ORF-Generaldirektor Roland Weißmann ist zurückgetreten. Gegen den 57-Jährigen wurde der Vorwurf der sexuellen Belästigung erhoben. Weißmann selbst bestreitet das.
Sein Anwalt, Oliver Scherbaum, erklärte dazu: „Mein Mandant wurde vom Stiftungsrat darüber in Kenntnis gesetzt, dass ihm von einer Mitarbeiterin unangemessenes Verhalten zu Beginn seiner Amtszeit als Generaldirektor (2022) vorgeworfen wird. Ihm wurde seitens des Stiftungsrates eine Frist von wenigen Tagen eingeräumt, um seinen Rücktritt zu erklären, obwohl mein Mandant die Vorwürfe bestritten hat und eine inhaltliche Überprüfung der Vorwürfe nicht erfolgte."
Weißmann-Anwalt ortet "überschießende Reaktion"
Weißmann, so sein Anwalt, würde bis heute nicht der "genaue vorgebrachte Sachverhalt" vorliegen. Er sei dennoch zu "weitreichenden Zugeständnissen" bereit gewesen und zurückgetreten, "um Schaden vom Unternehmen abzuwenden".
Und: "Die mediale Verbreitung der nicht aufgeklärten Vorwürfe kann nur als überschießende Reaktion interpretiert werden, obwohl mittlerweile sogar eine Einigung mit der betreffenden Mitarbeiterin gefunden wurde."

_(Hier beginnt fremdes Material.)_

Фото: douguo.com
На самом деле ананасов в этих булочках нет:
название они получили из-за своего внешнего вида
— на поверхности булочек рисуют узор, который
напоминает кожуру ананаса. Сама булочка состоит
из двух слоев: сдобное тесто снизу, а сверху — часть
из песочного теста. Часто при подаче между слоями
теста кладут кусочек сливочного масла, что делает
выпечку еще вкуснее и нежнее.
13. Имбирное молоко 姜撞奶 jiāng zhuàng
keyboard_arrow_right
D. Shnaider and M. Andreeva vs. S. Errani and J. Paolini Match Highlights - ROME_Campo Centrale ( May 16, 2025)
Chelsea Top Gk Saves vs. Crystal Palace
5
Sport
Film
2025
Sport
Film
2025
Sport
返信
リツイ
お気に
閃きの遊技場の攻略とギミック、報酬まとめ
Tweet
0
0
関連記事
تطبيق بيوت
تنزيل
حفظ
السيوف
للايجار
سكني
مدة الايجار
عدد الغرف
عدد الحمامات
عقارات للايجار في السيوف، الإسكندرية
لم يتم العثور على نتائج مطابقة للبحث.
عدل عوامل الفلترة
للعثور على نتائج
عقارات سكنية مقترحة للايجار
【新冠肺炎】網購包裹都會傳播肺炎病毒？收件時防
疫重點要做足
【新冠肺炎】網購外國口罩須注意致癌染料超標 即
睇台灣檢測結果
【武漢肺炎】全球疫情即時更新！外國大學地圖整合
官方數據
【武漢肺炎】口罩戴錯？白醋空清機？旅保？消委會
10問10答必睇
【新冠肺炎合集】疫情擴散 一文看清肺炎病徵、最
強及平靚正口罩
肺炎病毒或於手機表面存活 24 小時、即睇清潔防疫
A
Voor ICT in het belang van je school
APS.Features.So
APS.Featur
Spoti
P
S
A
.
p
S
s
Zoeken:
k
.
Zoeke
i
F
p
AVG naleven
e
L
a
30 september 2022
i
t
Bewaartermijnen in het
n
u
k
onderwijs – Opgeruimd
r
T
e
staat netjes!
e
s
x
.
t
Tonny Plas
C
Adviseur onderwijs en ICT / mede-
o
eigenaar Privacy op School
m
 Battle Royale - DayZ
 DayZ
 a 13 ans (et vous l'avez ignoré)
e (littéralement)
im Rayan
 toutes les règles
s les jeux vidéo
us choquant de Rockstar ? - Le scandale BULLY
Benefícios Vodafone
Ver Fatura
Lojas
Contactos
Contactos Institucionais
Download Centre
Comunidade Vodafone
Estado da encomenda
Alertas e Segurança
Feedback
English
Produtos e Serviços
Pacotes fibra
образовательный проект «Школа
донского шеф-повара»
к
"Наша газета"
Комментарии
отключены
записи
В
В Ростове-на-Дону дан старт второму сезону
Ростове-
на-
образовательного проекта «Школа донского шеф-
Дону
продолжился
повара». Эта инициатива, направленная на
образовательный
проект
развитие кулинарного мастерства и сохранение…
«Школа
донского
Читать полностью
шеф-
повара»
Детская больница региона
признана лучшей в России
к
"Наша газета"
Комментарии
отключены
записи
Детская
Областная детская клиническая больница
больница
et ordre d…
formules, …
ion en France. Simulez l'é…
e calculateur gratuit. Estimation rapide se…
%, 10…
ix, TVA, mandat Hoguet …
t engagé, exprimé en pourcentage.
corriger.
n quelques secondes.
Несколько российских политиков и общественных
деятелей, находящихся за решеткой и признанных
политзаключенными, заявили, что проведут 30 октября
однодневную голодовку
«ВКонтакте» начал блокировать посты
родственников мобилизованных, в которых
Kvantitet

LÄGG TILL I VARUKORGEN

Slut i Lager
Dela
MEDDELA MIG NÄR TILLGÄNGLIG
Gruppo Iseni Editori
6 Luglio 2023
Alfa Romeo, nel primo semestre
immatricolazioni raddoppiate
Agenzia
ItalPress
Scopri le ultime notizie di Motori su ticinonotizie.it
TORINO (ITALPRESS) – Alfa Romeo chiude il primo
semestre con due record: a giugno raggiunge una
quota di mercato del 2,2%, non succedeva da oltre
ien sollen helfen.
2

Anwalt droht mit "rechtlichen Konsequenzen"
Scherbaum droht bereits mit "rechtlichen Konsequenzen", da die "Wiedergabe der Vorwürfe durch Dritte" die Persönlichkeitsrechte Weißmanns "massiv" verletzen würde.
Außerdem sei es bezeichnend, dass "dieser Vorgang (...) wenige Monate vor der bevorstehenden Generaldirektorwahl im ORF" geschehe.